> _CHECK YOUR UNDERSTANDING_
A. Please condense the paragraph beginning "Belgium – Belgian cyclists" in the cycling preview into a short list of its main facts.
B. According to the cycling preview, what was the biggest race Cancellara won in 2011?
C. Pick up the cycling preview after its last sentence and keep writing it.

Fabian Cancellara – It says a lot about Radio Shack-Nissan’s Fabian Cancellara that 2011 was considered a “down year” for the Swiss star. After all, it’s gotta be tough for anyone to follow-up a season in which he won the Tour of Flanders, Paris-Roubaix, several grand tour stages, and a World Time Trial Championship. But despite only winning six races (the biggest of which was the E3 Prijs Vlaanderen semi-classic), Cancellara was an overwhelming force in just about every race he entered—even if he didn’t always win. Look for Cancellara’s “mortal” 2011 to be followed by an “immortal” 2012, as less pressure, an improved team, and—perhaps most importantly—better team management will enable the Swiss Champion to dominate once more.
Belgium – Belgian cyclists enjoyed a succesful 2011; look for more of the same in 2012. But while we can expect men like Gilbert, Boonen, Van Avermaet, and Van den Broeck to dominate the headlines, watch for less-heralded (but no less talented) men such Maxime Monfort, Jan Bakelants, Thomas DeGendt, Jens Keukelaire, and Sep Van Maercke to earn their fair share of praise—and victories. Throw-in talented wild cards like 2011 Monument-winners Nick Nuyens and Johan Van Summeren, and there’s little reason to believe we won’t be hearing more of the Brabançonne (the Belgian National Anthem) at podium ceremonies all over the world.

> _GIVEN RECORDS_
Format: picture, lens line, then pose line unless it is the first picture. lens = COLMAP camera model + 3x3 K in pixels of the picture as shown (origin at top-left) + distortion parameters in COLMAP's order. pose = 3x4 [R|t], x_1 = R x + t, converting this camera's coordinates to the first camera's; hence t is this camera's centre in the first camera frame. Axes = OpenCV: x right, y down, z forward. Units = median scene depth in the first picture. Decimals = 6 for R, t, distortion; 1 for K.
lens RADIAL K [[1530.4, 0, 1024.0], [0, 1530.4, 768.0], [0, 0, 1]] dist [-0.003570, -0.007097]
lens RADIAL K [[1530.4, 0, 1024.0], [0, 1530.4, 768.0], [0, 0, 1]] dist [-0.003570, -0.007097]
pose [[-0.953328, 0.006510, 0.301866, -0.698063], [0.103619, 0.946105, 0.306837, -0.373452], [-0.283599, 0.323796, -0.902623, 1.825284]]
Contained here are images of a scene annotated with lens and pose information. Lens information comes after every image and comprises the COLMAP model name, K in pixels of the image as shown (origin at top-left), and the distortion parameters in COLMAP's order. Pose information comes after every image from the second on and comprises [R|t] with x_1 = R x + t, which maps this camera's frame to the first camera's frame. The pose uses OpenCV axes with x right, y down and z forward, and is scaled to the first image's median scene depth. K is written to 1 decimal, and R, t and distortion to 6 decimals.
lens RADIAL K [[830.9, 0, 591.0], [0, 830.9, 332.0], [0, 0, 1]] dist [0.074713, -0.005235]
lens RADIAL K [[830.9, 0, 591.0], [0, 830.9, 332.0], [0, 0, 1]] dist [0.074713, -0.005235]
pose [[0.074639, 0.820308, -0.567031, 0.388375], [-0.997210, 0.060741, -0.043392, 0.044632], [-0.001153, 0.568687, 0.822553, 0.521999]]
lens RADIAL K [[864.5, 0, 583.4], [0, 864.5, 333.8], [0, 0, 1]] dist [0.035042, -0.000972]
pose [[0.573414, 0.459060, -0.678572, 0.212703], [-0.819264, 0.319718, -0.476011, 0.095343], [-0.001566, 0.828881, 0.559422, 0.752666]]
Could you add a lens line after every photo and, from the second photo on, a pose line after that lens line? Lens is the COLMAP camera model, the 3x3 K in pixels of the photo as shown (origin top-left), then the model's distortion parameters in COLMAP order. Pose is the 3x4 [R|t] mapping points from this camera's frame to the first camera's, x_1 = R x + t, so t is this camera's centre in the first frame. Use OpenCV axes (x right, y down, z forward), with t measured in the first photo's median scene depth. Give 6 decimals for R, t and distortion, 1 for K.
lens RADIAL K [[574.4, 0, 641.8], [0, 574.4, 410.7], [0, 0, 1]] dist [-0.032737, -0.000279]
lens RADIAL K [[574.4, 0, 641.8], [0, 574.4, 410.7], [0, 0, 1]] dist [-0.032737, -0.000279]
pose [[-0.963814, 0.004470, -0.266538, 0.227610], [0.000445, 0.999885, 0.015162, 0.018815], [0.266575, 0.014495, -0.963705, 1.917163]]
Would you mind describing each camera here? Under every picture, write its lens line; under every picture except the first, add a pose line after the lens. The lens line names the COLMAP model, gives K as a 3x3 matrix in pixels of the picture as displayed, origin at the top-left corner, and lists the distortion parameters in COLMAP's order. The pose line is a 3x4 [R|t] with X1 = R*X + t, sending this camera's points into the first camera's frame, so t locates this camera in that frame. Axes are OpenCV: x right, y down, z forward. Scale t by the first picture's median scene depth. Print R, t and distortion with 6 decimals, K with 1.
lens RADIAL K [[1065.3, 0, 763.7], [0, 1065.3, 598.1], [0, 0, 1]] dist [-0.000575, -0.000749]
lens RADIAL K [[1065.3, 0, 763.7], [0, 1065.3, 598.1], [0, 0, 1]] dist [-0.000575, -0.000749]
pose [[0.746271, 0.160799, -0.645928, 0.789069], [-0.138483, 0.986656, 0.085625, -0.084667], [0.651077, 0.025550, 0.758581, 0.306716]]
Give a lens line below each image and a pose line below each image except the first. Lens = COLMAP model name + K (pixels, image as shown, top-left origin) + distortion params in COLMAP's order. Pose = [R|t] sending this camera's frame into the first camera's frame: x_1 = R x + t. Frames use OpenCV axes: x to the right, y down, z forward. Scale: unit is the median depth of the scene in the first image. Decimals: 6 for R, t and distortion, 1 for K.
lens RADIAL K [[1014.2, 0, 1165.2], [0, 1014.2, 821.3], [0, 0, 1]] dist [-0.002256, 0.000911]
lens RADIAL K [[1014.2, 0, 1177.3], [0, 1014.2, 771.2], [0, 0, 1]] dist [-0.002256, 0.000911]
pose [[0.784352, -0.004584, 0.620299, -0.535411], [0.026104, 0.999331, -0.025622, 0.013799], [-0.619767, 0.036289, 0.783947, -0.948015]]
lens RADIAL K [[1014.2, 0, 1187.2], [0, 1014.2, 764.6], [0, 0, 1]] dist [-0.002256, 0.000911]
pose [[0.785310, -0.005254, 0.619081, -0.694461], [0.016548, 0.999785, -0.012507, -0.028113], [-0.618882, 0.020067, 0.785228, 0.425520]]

> _SET OF ANSWERS_
A.
- Belgian cyclists had a successful 2011 and should do as well in 2012.
- Gilbert, Boonen, Van Avermaet, and Van den Broeck are expected to dominate the headlines.
- Less-heralded riders Maxime Monfort, Jan Bakelants, Thomas DeGendt, Jens Keukelaire, and Sep Van Maercke could earn praise and victories.
- 2011 Monument winners Nick Nuyens and Johan Van Summeren add talent as wild cards.
- The Brabançonne, the Belgian National Anthem, will likely be heard at podium ceremonies around the world.

B. The E3 Prijs Vlaanderen semi-classic.

C.
American Stage Races – With the Amgen Tour of California, the Tour of Utah, and the USA Pro Cycling Challenge, the United States now boasts three world-class stage races, events that look certain to attract the world’s best teams and riders for years to come. An even better trend: American athletes are rising to the challenge and not allowing themselves be bullied by their international colleagues. And while 2011 saw two of America’s oldest professionals—Chris Horner and Levi Leipheimer—dividing the palmares among themselves, there’s good reason to believe that 2012 will see the next generation of American stars—riders like Van Garderen and Garmin-Barracuda’s Andrew Talansky—mount their own challenges as well. After all, if the sport is to thrive in the Post-Armstrong era, America needs great events and great riders to make it happen.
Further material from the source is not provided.